Reading passage
=== Section Start ===
Good luck finding your inner strength and self-confidence again.


----------



## hohum (Dec 14, 2010)

No I'm not sure, I think it probably has been physical. I'm not sure how I feel about it to be honest


----------



## candice912 (Sep 4, 2010)

The counciling advice is good. Also, when I had felt like this, I made a list of all the things that made me feel good about me, eg. getting a massage, exercise, lunch with friends, etc. Look at your list and begin doing the ones you can do now and plan for the more difficult or pricey ones later. From there, just take it day by day, asking how you feel and what you want. If you aren't comfortable with the next step, then give yourself time. If he is serious about this then there has to be a lot of communication. You don't have to suffer those feelings alone. That passion you speak of starts in the livingroom not the bedroom. Think back when you first got together, I'll bet you had lots of commucation and sharing then that made you feel special.


----------



## F-102 (Sep 15, 2010)

EA, PA, what's the difference? The fact is that it is still an A.
Hohum, you should take this time apart to work on you, and figure out how to not feel so ugly anymore, and if you and the SO can work that out and get past it, then great! Best of luck to you


----------



## hohum (Dec 14, 2010)

Thanks for the advice, I am starting to look out for me, it hurts really bad though.


----------
=== Section End ===
Provided data
=== Section Start ===
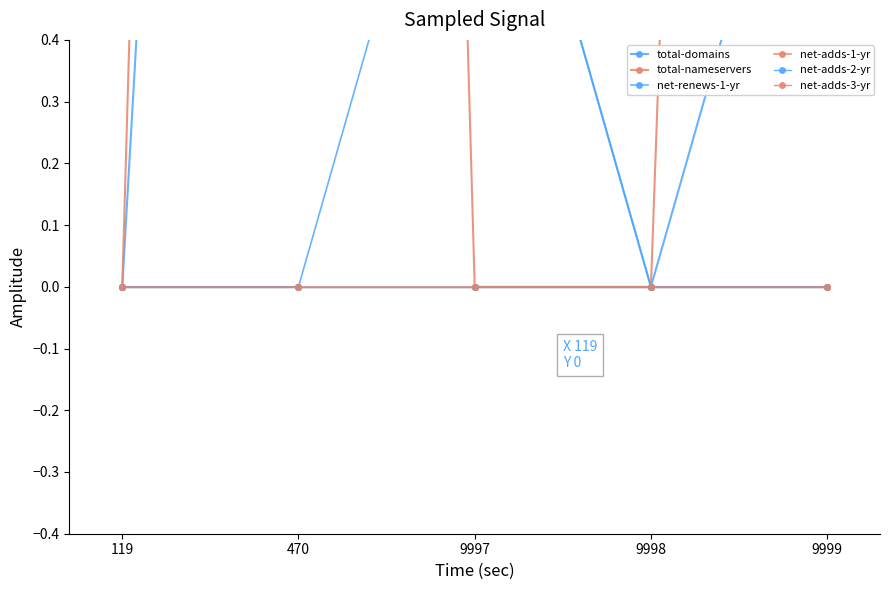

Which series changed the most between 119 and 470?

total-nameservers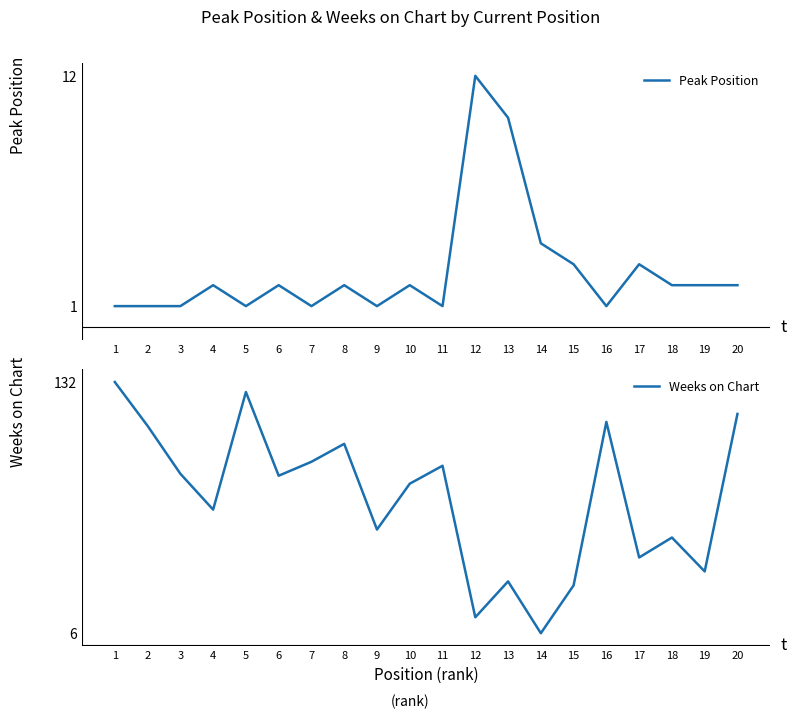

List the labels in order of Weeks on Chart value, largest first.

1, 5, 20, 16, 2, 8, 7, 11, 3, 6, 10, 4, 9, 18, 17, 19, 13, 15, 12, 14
=== Section End ===
Activity
Please output the forum thread passage between "EA, PA, what's" and "really bad though.", inclusive, word for word.

Result
EA, PA, what's the difference? The fact is that it is still an A.
Hohum, you should take this time apart to work on you, and figure out how to not feel so ugly anymore, and if you and the SO can work that out and get past it, then great! Best of luck to you


----------



## hohum (Dec 14, 2010)

Thanks for the advice, I am starting to look out for me, it hurts really bad though.